과제 목표:
아래 항목의 줄을 하나도 바꾸지 말고 모두 그대로 옮겨 적으세요. 그림은 답에 넣지 마세요.

목록:
────────
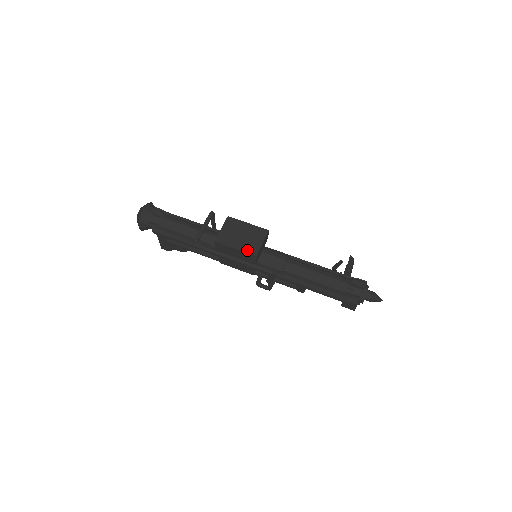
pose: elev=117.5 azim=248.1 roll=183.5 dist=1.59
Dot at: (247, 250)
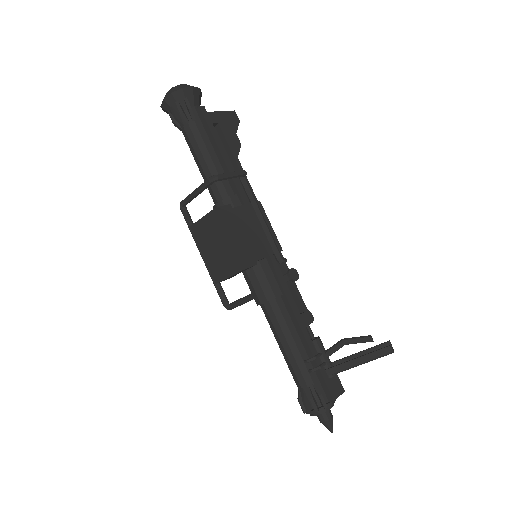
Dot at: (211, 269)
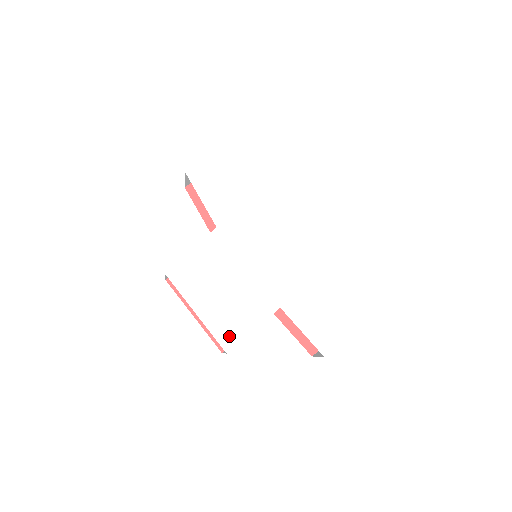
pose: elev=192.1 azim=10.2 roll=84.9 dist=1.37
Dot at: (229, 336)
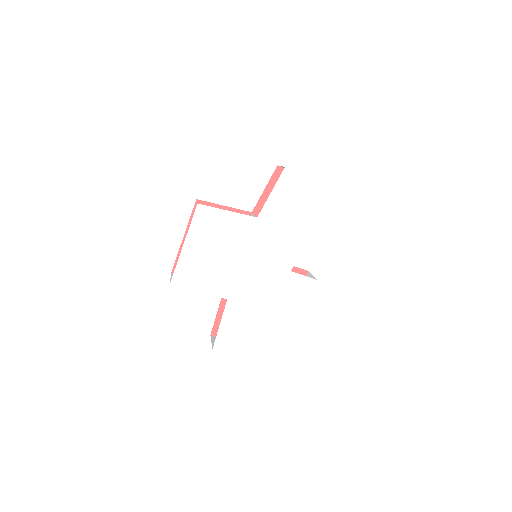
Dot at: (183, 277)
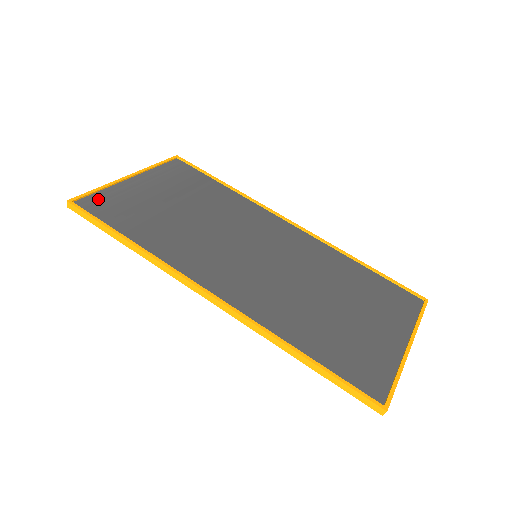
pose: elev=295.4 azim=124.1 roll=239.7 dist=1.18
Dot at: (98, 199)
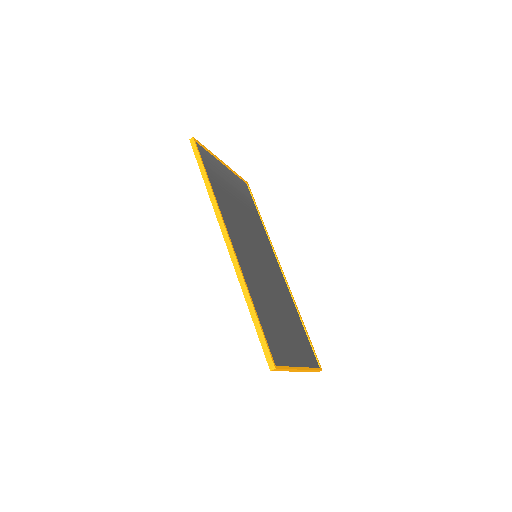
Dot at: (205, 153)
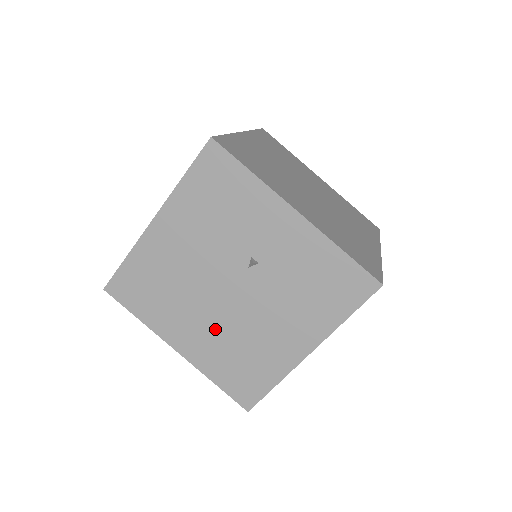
────────
과제 결과:
pose: elev=117.5 azim=248.1 roll=183.5 dist=1.59
Dot at: (247, 250)
Dot at: (211, 269)
pose: elev=192.1 azim=10.2 roll=84.9 dist=1.37
Dot at: (229, 336)
Dot at: (183, 277)
pose: elev=295.4 azim=124.1 roll=239.7 dist=1.18
Dot at: (98, 199)
Dot at: (205, 153)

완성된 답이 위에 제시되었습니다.